He makes more or less the same points that I made in a similar talk back in 2004, linked here as well as in the stack on the right. PK talks are great because they cut right to the point. In all honesty in today's age, I am starting to lose faith in the 1 hour talk format.
I commented briefly on Manveer's site, but I wanted to recap the point here. One of the four points Manveer identifies in his talk as being important to designing for meaningful ethical decisions is `permanence`. He states in his notes "A dilemma ceases to be a dilemma if you get a do-over. Save games, unfortunately ruin this.".
I find myself unwilling to accept this. As I said in the comments over on his side, this is seeking to apply an author-centric narrative model to a medium with which it is not compatible. Games (at least modern single-player computer games) allow the ability to redo actions through save-load. This is inherent to what they are and quite possibly need to be.
In The Iliad, when Hector decides to go and fight Achilles, we know he's going to die... so does everyone else. So does he. And that's the point. Hector can't do anything else because Hector is Hector and that is why we care. Author centric media allow for this inevitability. In fact, they are dependant on it.
In a game, Hector is not Hector. Hector is the player and the player will keep fighting Achilles until he wins, and this is the way it should be. In fact, making it impossible to change the decision and do it differently - arguably even making it difficult to beat Achilles to try and make the player feel the way Hector feels - is contrary to what both games and difficult decisions are about. The emotional emphasis and resultant challenge should be on the decision to commit to fighting Achilles, not the rote mashing of buttons to launch the combos that will sever the tendon that bears his name and beat him.

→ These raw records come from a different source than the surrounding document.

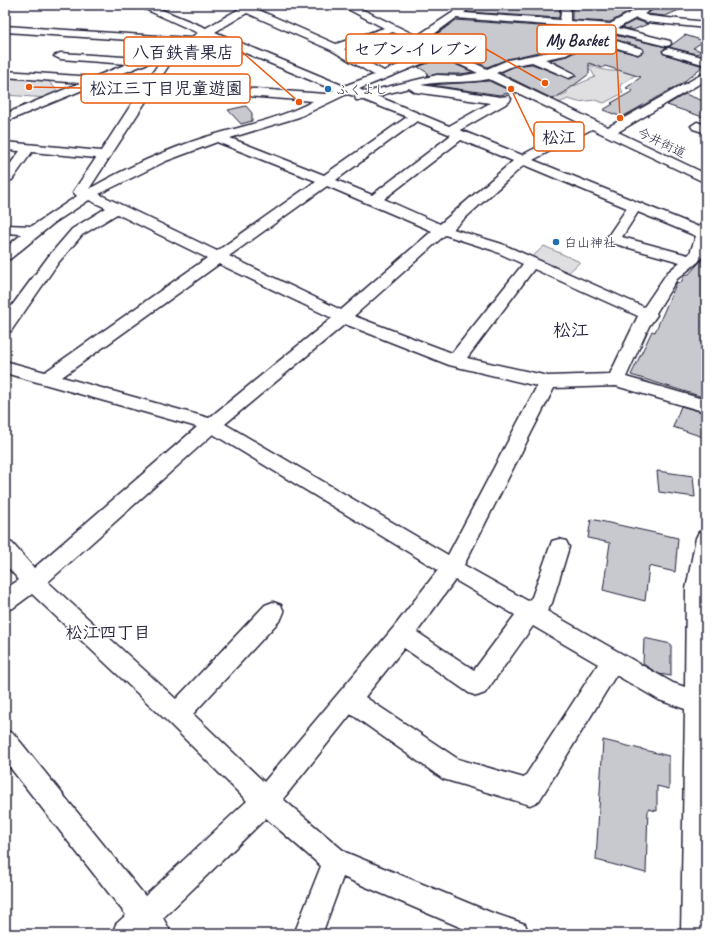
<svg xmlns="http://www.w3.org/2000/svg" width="711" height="939" viewBox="0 0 711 939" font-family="Caveat,'Klee One',sans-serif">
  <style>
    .green { fill: #dfdfe2; stroke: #80808e }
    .building { fill: #c8c8cf; stroke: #22223b }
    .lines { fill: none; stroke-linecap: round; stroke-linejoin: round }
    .minor-casing { stroke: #22223b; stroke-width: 3 }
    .minor { fill: #fff; fill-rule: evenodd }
    .poi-dot { fill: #1f6fb2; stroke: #fff; stroke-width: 1.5 }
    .labels { text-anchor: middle; stroke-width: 3; stroke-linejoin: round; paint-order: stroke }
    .far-poi-label { font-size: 13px; fill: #22223b; stroke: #fff; text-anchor: start }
    .far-street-label { font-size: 13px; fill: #22223b; stroke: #fff }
    .neighbourhood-label { font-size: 17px; font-weight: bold; fill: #22223b; stroke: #fff }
    .quarter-label { font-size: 18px; font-weight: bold; fill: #22223b; stroke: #fff }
    .leader { fill: none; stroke: #e8590c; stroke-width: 1.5 }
    .callout-dot { fill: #e8590c; stroke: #fff; stroke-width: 1.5 }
    .callout { fill: #fff; stroke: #e8590c; stroke-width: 1.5 }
    .callout-label { font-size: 17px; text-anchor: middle; font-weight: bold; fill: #22223b }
  </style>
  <rect width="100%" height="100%" fill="#fff"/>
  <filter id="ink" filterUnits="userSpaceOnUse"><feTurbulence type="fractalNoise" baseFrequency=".025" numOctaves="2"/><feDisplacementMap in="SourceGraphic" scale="8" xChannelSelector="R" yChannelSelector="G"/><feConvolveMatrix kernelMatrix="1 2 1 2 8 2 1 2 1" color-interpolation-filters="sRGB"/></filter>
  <g filter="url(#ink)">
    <path class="green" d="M567,53C574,60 603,72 614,71C617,71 619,69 622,67L640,72L620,85L623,93L604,103L595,100L578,102L568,99L554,105L548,101L567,93V89L595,77L591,70L564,61L557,56Z
      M5,77L47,80L60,93L48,98L5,95Z
      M544,246L580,262L566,275L530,259Z"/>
    <path class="building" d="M481,5H499L498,8L539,10L540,5H560L559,18L467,12H476V7H481Z
      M572,5H642L610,22L572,20Z
      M659,5H691L665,16L647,14Z
      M456,20L594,30L581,38H546L544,40L546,44L564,46L508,59L487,67L430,39Z
      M636,20L648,24L633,30L622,27Z
      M610,34L666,47L662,51L664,54L703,66L681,84L622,117L603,110L613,104L611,103L633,91L626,88L641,77L605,66L602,68L589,63V74L565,92L553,99L500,73L515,66L532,64L570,79L576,76V74L550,60L567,56L593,43L638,55L644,51L642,48L605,36Z
      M685,35L704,41L693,48L701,51L697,54L669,47Z
      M441,58L473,72L460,74H437L427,76L428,73L418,67Z
      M489,81L513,92L500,95L430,85Z
      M685,94L706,102V118L667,105Z
      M246,106L252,113V121L241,124L228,110Z
      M706,255V398L631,375L652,331L655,332L677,282L681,283L684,275L689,274Z
      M681,406L706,413V438L673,427Z
      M657,471L693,476L695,497L659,492Z
      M591,519L678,538L675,572L649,566L645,601L603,590L610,543L588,538Z
      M644,638L671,644V676L659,674L643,664Z
      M603,740L669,756V789L657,786V811L648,809L646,873L596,860Z"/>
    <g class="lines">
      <defs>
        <path id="minor" d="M136,5H150L206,28L239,9L233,5H258L254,8L336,44L384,28L340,5H353L417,36L464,5L469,8L464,13L560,20L562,5H570V21L610,24L645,5H658L644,14L649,16L706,22V28L647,22L636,18L618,28L670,41L671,43L670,45L666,46L610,32L601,36L642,49L643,51L638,54L593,41L566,55L545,59L573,73L575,75L569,78L532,62L515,65L496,73L608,127L706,72V80L618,132L706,174V183L592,129L533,160L699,227L701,224L706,223L705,253L698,262L677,279L656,313L657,315L649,326L626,377L706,400V412L616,386L554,388L464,565L528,601L532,597L552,541L559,539L566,541L569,547L552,603L547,611L673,683L685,687L686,589L696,538L699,532L706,530V934H681L685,709L659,700L616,675L539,801L530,805L443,779L351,714L283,799L345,852L490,912L525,924L529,934H476L343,877L322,934H294L321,866L266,818L163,918L172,934H112L116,924L126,915L5,761V730L14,734L145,896L247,801L169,723L32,594L13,608L5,610V589L19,580L5,564V541L12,543L34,568L197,427L5,373V361L45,372L207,258L117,214L82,235L58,263L11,331L5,332V315L48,257L72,229L106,208L89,200L54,223L10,259L5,260V248L22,234L5,233V225L32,226L77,196L73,192L96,158L32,152L12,180L5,181V171L20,151L5,150V142L101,151L142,88L97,84L5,122V114L80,83L5,77V71L94,77L127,64L60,59L54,56L60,53L140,58L177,43L5,32V26L190,38L198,33ZM247,13L331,50L374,75L344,86L215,32ZM456,18L599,29L581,39H546L545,41L546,43L569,45L559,50L508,60L487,69L426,40ZM393,32L432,51L384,71L344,49ZM207,37L334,90L325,94L158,82L178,51ZM441,56L478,73L460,76L437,75L366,92L359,89ZM163,57L147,81L111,78ZM489,79L582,124L522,155L460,130L509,102L511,99L509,96L500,97L421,85C443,80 466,84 489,79ZM409,88L415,92L490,103L449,126L377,96ZM154,89L313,101C280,119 242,126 206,137C165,150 126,168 89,189ZM347,94L355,96L356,100H364L407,117L324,175L230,138L299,117ZM417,121L451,135L372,195L336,180ZM461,140L513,161L440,224L384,199ZM217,142L316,181L217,251L99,194L166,161ZM524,165L627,208L606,239L608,242L680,262L667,273L644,307L502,244L453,229ZM327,186L432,231L341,310L229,256ZM638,212L696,236L690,253L688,255L622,237ZM445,235L492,250L523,264L452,353L354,316ZM219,264L332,318L209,418L62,377ZM534,269L638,316L610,374L548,376L467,358ZM345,324L449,365L537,386L448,555L225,424ZM213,434L438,570L394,627L264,782L193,714L281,619L284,612L281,605L273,602L265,605L176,699L48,582ZM455,580L515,615L474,670L417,632ZM533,626L598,664L524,778L458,759L365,697L404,648L469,693L477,696L485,693Z
          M668,48L706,58V65L664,53L663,51Z
          M697,122L706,125V133L693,129L691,126Z"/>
      </defs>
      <use href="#minor" class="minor-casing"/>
      <use href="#minor" class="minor"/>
    </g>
  </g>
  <g class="poi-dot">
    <circle cx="328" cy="89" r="4"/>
    <circle cx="556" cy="242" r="4"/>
  </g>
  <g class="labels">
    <g class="far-poi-label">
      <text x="336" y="94">ふくよし</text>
      <text x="564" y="247">白山神社</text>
    </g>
    <g class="far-street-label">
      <text transform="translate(662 142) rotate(26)" y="5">今井街道</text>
    </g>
    <g class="neighbourhood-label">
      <text x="108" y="638">松江四丁目</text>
    </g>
    <g class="quarter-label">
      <text x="571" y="336">松江</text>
    </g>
  </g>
  <path class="leader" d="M620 118L616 40M545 83L486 49M299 102L242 52M29 87L81 88M511 89L534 137"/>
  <g class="callout-dot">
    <circle cx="620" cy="118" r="4"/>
    <circle cx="545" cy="83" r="4"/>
    <circle cx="299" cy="102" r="4"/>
    <circle cx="29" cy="87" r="4"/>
    <circle cx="511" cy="89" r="4"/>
  </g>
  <g class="callout">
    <rect x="537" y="25" width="79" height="29" rx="4"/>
    <rect x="346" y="34" width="140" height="29" rx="4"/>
    <rect x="124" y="37" width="118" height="29" rx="4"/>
    <rect x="81" y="74" width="169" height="29" rx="4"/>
    <rect x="534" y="122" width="50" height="29" rx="4"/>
  </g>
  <g class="callout-label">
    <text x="577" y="46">My Basket</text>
    <text x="416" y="55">セブン-イレブン</text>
    <text x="183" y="58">八百鉄青果店</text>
    <text x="166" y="94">松江三丁目児童遊園</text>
    <text x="559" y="143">松江</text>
  </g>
  <rect width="711" height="939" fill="none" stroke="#fff" stroke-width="20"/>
  <rect x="10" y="10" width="691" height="919" fill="none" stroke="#22223b" stroke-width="1.5" filter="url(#ink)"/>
</svg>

The path forward - in my opinion - is to invent a new ethical decision making model specific to games that embraces what games are instead of rejecting it for the models used in other author-centric media that have been successful up to now. I don't know exactly what that model is shaped like (though I talked about it in my talk), but I know that if we adopt a narrativoid, author-centric model, we may one day manage to make EDMs in games that are as compelling as those in authored media, but we'll never exceed the emotional weight of those media.
If we truly want to be the dominant culture form of the twenty-first century, we have fight on our own terms, not on their terms. We have to do it the way that works for us. We have to step out on the field of battle and face our own Achilles, even if it means we will lose, because it's in our nature and we can't do it differently anyway...
Or maybe we can.
Maybe we can all try it our own different way and collectively solve the problem by trying all the different permutations simultaneously and seeing which way works and comparing notes in real time via the interwebs instead of waiting for someone to write down the authoritative solution and teach it to us.
That's what I'm talkin' about. How's that for a meta-post.